Notice how in this example the ego-net-minus-ego of Sally has two very clear communities: her family (A, B, C) and her co-workers (U, V, W) which are easily separated. Intuitively, this is because one might expect that while nodes (e.g. Sally) participate in many communities, there is usually a single (or a limited number of) contexts in which two specific neighbors interact. While Sally is both part of her family and work community, Sally and Uma interact only at work. Through extensive experimental evaluation on large-scale public social networks and formally through a simple mathematical model, our paper confirms this intuition. It seems that while communities are hard to separate in a global graph, they are easier to identify at the local level of ego-nets.

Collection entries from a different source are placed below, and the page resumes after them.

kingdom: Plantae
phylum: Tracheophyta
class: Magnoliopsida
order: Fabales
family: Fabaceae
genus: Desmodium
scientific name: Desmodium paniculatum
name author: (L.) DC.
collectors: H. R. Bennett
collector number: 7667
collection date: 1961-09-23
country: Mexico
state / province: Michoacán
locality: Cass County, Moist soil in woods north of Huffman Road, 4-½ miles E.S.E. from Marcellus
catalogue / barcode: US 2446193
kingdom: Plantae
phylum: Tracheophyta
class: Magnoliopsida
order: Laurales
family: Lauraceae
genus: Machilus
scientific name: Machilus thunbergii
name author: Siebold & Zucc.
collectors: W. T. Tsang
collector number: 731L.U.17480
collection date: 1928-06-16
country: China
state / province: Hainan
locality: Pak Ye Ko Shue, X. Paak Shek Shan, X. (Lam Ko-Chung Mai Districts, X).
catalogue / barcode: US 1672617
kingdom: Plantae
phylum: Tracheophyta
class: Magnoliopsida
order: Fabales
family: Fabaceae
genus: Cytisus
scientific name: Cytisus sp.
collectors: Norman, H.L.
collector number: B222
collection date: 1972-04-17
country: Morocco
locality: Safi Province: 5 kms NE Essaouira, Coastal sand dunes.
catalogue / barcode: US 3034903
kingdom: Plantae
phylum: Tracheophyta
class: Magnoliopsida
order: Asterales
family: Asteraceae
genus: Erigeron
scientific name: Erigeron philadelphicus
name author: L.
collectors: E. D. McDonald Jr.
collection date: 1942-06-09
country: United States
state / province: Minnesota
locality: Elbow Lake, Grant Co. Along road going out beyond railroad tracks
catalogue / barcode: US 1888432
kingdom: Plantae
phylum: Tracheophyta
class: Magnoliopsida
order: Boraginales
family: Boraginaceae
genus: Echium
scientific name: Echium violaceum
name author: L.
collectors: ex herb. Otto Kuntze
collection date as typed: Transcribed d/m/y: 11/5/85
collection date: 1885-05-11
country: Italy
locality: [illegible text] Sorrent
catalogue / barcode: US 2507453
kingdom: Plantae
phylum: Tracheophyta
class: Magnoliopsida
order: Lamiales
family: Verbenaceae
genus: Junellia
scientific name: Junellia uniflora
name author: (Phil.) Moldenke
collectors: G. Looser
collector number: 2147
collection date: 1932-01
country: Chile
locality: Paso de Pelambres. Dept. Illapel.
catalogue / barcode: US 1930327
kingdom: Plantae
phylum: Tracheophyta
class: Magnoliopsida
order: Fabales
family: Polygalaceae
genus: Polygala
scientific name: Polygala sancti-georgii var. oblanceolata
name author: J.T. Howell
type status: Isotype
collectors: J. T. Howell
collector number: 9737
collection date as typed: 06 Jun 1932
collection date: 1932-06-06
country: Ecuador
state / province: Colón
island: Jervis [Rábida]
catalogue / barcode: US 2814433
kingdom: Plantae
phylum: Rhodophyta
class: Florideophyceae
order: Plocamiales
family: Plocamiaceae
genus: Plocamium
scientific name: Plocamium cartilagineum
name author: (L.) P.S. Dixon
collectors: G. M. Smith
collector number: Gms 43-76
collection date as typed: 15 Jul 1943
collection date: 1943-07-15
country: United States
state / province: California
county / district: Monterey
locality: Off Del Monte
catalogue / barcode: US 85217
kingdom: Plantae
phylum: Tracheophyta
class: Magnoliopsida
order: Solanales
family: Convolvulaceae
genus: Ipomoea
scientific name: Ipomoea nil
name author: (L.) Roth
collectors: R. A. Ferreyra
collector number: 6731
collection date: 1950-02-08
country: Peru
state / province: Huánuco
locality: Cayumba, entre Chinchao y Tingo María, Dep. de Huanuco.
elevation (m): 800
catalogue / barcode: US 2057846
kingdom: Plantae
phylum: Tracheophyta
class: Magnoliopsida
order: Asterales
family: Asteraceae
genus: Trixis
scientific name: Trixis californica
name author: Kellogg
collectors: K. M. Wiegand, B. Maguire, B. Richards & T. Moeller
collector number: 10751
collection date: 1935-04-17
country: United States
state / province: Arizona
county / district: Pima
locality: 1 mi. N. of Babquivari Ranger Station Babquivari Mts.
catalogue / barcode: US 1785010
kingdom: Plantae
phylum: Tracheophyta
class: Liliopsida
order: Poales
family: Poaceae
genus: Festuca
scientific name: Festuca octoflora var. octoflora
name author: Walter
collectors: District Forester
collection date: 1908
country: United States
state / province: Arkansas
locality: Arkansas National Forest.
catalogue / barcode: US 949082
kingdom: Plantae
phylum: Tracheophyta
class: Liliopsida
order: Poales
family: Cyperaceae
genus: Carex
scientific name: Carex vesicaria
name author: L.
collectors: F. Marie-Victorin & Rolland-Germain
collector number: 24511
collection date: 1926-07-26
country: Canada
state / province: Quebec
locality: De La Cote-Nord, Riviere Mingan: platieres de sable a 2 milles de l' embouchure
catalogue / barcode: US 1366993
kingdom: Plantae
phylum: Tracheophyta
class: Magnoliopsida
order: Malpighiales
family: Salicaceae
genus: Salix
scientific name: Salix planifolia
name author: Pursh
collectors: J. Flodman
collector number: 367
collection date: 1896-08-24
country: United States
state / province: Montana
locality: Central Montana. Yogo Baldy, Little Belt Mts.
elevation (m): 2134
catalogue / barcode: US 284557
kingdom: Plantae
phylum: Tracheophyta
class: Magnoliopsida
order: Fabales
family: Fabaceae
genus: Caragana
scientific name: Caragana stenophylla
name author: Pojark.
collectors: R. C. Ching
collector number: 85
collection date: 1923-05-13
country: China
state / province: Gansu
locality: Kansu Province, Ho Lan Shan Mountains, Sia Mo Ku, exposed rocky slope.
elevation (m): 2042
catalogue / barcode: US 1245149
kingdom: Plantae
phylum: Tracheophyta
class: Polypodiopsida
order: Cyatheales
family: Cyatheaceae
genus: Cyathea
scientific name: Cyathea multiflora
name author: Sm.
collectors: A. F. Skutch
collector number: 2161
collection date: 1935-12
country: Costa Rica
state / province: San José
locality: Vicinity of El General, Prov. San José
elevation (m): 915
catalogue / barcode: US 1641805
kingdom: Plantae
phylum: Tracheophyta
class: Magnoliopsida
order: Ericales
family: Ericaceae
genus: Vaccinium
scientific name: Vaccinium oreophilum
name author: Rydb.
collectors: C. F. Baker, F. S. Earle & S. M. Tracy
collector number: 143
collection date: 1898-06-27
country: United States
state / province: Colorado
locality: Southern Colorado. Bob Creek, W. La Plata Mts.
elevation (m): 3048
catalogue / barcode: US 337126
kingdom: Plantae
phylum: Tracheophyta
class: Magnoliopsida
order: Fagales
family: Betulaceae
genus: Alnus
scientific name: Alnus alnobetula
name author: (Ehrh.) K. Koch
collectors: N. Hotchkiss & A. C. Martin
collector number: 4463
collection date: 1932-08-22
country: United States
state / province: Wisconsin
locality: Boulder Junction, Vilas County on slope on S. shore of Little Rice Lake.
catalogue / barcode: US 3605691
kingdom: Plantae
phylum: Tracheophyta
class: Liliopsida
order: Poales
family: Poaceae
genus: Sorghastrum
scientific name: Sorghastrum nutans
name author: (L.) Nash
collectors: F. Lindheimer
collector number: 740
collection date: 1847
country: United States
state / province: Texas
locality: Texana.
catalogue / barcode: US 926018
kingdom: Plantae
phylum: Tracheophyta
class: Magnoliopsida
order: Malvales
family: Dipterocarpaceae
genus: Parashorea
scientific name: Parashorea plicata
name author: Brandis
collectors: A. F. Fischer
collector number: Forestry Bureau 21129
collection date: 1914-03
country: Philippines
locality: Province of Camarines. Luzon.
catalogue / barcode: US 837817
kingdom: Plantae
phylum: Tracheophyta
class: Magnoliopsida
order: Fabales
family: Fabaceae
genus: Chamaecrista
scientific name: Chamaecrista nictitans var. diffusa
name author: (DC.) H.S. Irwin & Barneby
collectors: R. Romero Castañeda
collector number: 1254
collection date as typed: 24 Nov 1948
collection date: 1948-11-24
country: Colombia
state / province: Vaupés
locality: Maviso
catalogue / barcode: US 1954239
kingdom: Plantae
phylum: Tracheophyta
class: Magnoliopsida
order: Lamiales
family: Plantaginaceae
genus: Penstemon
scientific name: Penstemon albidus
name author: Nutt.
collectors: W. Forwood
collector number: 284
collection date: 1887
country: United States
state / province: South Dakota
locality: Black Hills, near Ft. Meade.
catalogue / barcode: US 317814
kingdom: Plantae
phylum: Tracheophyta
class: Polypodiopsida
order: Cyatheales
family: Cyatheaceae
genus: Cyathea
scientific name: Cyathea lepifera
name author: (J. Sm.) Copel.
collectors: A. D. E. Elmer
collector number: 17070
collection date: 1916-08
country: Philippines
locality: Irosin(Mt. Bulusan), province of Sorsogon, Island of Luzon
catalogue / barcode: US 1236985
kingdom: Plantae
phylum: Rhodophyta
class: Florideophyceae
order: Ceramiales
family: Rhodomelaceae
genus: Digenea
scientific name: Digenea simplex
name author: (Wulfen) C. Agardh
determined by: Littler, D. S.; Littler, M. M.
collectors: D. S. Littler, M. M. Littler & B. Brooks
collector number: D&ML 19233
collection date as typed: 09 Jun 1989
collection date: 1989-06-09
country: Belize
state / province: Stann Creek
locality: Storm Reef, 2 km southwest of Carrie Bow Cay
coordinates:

This allows for a novel graph-based method for friend suggestion which intuitively only allows suggestion of pairs of users that are clustered together in the same community from the point of view of their common friends. With this method, U and W will be suggested to add each other (as they are in the same community and they are not yet connected) while B and U will not be suggested as friends as they span two different communities.

From an algorithmic point of view, the paper introduces efficient parallel and distributed techniques for computing and clustering all ego-nets of very large graphs at the same time – a fundamental aspect enabling use of the system on the entire world Google+ graph. We have applied this feature in the “You May Know” system of Google+, resulting in a clear positive impact on the prediction task, improving the acceptance rate by more than 1.5% and decreasing the rejection rate by more than 3.3% (a significative impact at Google scales).

We believe that many future directions of work might stem from our preliminary results. For instance ego-net analysis could be potentially to automatically classify a user contacts in circles and to detect spam. Another interesting direction is the study of ego-network evolution in dynamic graphs.